Das breite Ausmaß der Überschwemmungen erschwerte auch die Reaktion auf eine Weise, die in der grundlegendsten Logistik sichtbar war. Lebensmittel mussten über weggespülte Straßen transportiert werden. Medizin musste Kliniken erreichen, die sich nicht auf Elektrizität verlassen konnten. Rettungsarbeiter mussten zwischen unmöglichen Prioritäten wählen, weil jeder Bezirk dringend erschien. Wo eine Brücke noch stand, wurde sie zu einem Engpass. Wo eine Straße verschwunden war, mussten Hubschrauber oder Fußteams übernehmen, die beide durch Wetter und Terrain eingeschränkt waren. Katastrophenmanagement wurde zu einem Wettlauf gegen die Zeit, aber auch gegen das Wasser, das das Gebiet des Bedarfs weiter ausdehnte.

Als der Sturm sich schließlich gelegt hatte, konnte der Schaden aus der Luft in Bezug auf Farbe und Geometrie abgelesen werden: braune Überschwemmungsgebiete, zerbrochene Straßenlinien, Inseln von Dächern und Bezirke, in denen die vertrauten Umrisse von Bauernhöfen und Siedlungen verschwunden waren. Der Zyklon hatte nicht nur das südliche Afrika beschädigt.

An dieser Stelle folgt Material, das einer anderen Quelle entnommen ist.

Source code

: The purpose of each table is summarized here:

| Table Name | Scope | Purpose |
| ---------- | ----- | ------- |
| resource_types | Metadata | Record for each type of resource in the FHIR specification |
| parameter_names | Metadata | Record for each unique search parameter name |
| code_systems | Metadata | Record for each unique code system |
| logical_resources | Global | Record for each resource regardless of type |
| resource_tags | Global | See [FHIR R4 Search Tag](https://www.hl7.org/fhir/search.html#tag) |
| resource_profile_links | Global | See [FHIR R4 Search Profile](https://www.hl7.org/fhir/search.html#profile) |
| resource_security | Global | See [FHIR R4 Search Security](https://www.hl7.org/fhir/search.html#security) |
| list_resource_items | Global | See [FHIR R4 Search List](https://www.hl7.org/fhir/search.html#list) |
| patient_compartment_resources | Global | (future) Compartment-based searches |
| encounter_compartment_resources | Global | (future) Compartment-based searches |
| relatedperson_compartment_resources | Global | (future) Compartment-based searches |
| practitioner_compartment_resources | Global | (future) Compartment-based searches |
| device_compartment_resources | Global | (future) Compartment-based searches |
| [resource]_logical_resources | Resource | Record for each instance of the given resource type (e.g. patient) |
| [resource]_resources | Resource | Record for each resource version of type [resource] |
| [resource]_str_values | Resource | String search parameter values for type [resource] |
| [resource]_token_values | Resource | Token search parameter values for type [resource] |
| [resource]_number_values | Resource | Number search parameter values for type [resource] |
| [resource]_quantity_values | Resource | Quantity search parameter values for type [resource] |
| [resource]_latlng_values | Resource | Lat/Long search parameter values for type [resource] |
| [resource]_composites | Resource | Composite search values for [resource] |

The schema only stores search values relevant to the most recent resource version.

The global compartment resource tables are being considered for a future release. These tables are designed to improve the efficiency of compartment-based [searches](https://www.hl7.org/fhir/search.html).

Er hatte es umgestaltet. Und als der Wind schließlich nachließ, begann die härtere Arbeit: herauszufinden, wer lebendig unter dem Wasser, dem Schlamm und der Stille blieb. Die Katastrophe wurde nicht nur an der Kraft des Sturms gemessen, sondern auch an der Geschwindigkeit, mit der er gewöhnliche Orte in unzugängliche verwandelte und gewöhnliche Leben in dringende, unvollendete Suchen.